#### [DATA FOR REVIEW]
+ + + + + + +
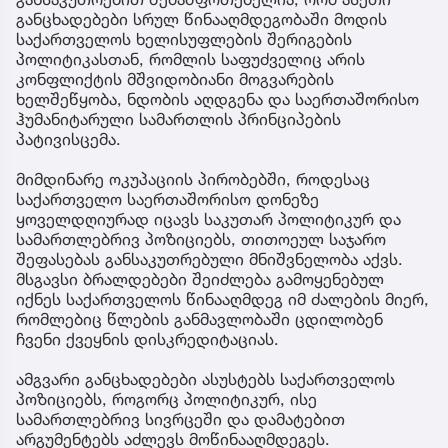
განცხადებები სრულ წინააღმდეგობაში მოდის
საქართველოს ხელისუფლების შერიგების
პოლიტიკასთან, რომლის საფუძველიც არის
კონფლიქტის მშვიდობიანი მოგვარების
ხელშეწყობა, ნდობის აღდგენა და საერთაშორისო
ჰუმანიტარული სამართლის პრინციპების
პატივისცემა.
მიმდინარე ოკუპაციის პირობებში, როდესაც
საქართველო საერთაშორისო დონეზე
ყოველდღიურად იცავს საკუთარ პოლიტიკურ და
სამართლებრივ პოზიციებს, თითოეულ საჯარო
შეფასებას განსაკუთრებული მნიშვნელობა აქვს.
მსგავსი ბრალდებები შეიძლება გამოყენებულ
იქნეს საქართველოს წინააღმდეგ იმ ძალების მიერ,
რომლებიც წლების განმავლობაში ცდილობენ
ჩვენი ქვეყნის დისკრედიტაციას.
ამგვარი განცხადებები ასუსტებს საქართველოს
პოზიციებს, როგორც პოლიტიკურ, ისე
სამართლებრივ სივრცეში და დამატებით
არგუმენტებს აძლევს მოწინააღმდეგეს.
+ + + + + + +
#### [WHAT TO WORK ON]
Print every line of text from the data above word for word, leaving out the pictures.

#### [TASK SOLUTION]
განცხადებები სრულ წინააღმდეგობაში მოდის
საქართველოს ხელისუფლების შერიგების
პოლიტიკასთან, რომლის საფუძველიც არის
კონფლიქტის მშვიდობიანი მოგვარების
ხელშეწყობა, ნდობის აღდგენა და საერთაშორისო
ჰუმანიტარული სამართლის პრინციპების
პატივისცემა.
მიმდინარე ოკუპაციის პირობებში, როდესაც
საქართველო საერთაშორისო დონეზე
ყოველდღიურად იცავს საკუთარ პოლიტიკურ და
სამართლებრივ პოზიციებს, თითოეულ საჯარო
შეფასებას განსაკუთრებული მნიშვნელობა აქვს.
მსგავსი ბრალდებები შეიძლება გამოყენებულ
იქნეს საქართველოს წინააღმდეგ იმ ძალების მიერ,
რომლებიც წლების განმავლობაში ცდილობენ
ჩვენი ქვეყნის დისკრედიტაციას.
ამგვარი განცხადებები ასუსტებს საქართველოს
პოზიციებს, როგორც პოლიტიკურ, ისე
სამართლებრივ სივრცეში და დამატებით
არგუმენტებს აძლევს მოწინააღმდეგეს.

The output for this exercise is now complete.